Problem 10 of Project Euler is to sum the prime numbers less than two million. Solutions are supposed to take no more than one minute, so a decent prime number detector is mandatory. I'm sure lots of free, high quality solutions are available, but I have this problem with DIY / NIH syndrome. Somehow I found the sieve of Eratosthenes and a quick, tacky swipe at it was good enough.

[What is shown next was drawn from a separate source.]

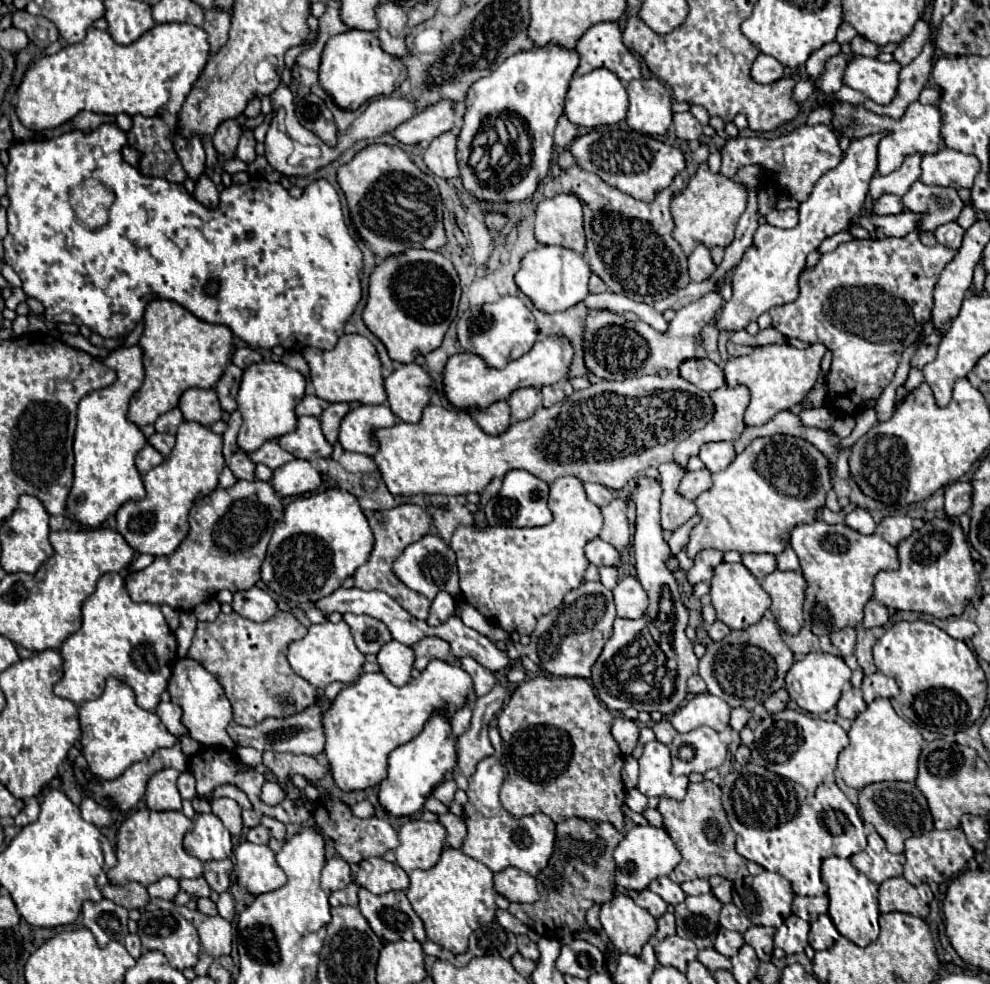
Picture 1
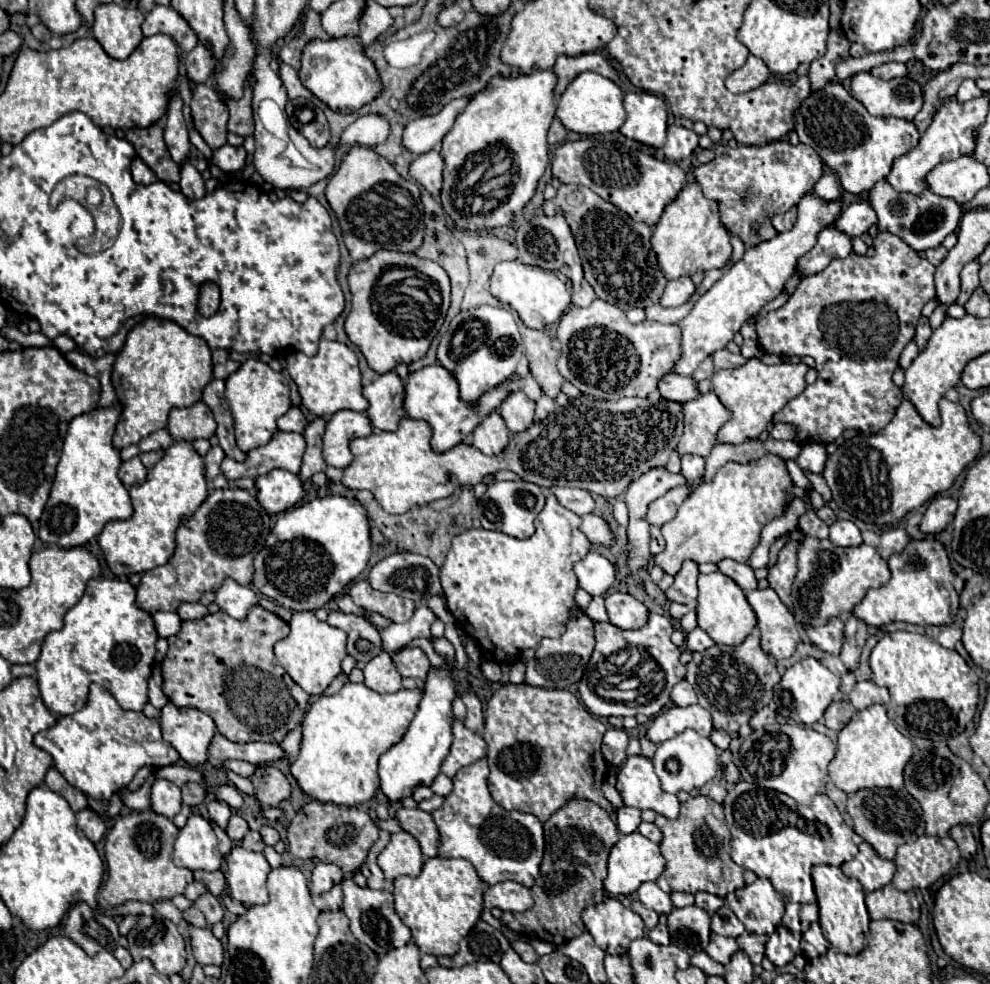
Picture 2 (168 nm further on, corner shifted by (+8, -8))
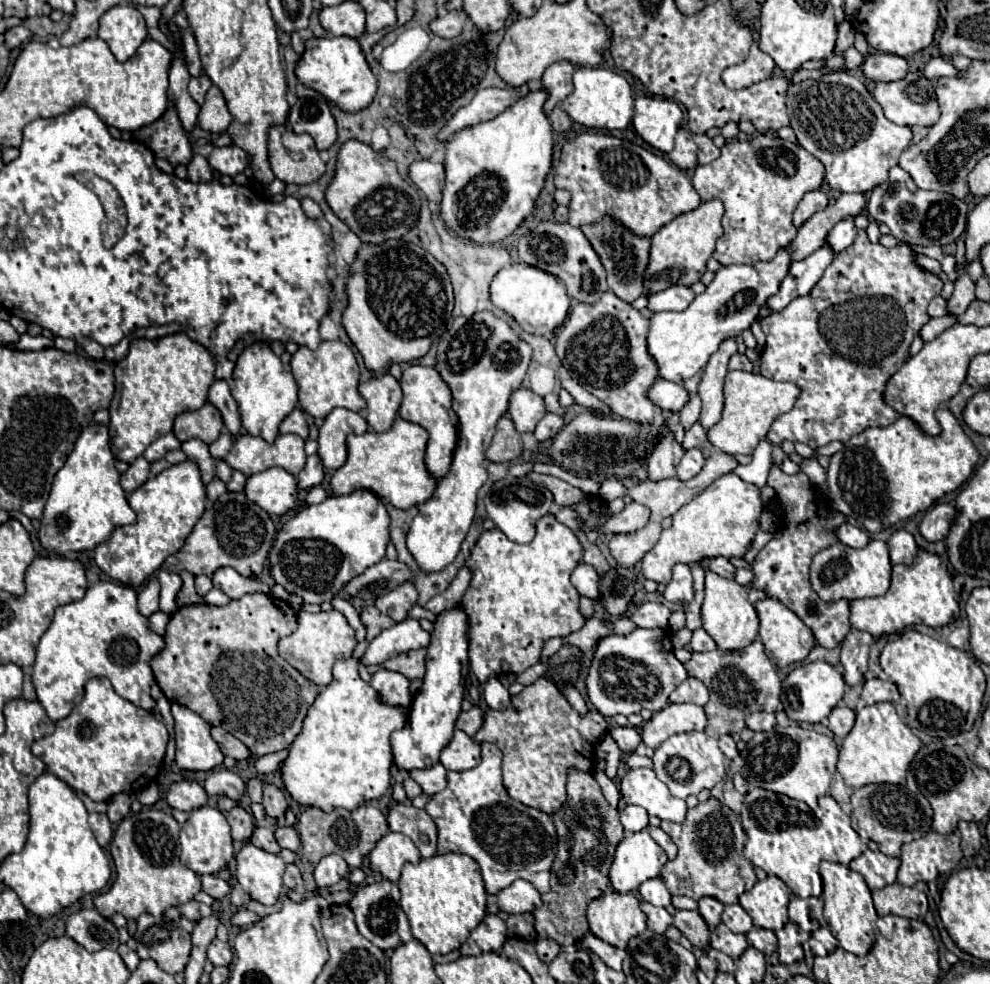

This process is to make a list of numbers from 2 through some limit. Start with the lowest number in the list, and remove all multiples from the list. Next time through, pick the next smallest number that hasn't been crossed off yet and eliminate its multiples. Stop when your current number meets the square root of the limit. After that, the remaining numbers are prime:
def eratosthenes_sieve(ceiling)
vals = (0..ceiling).to_a
vals[0..1] = [nil, nil]
Math.sqrt(ceiling).floor.times do |val|
next unless vals[val]
((val ** 2)..ceiling).step(val) do |mult|
vals[mult] = nil
end
end
vals
end
A big hash like this is useful for O(1) checking for prime/not prime, but the solution requires the sum of the primes:
def primes_through(ceiling)
eratosthenes_sieve(ceiling).compact
end
sum = 0
primes_through(ARGV[0].to_i).each { |val| sum = sum + val }
puts sum
I'm sure there's a more Ruby-esque way to write that. I wanted to use Python for xrange goodness, but I'm still not at peace with its quirks. Groovy would have been nice, but the free editor support is still quite young. Ruby fit right in the gap.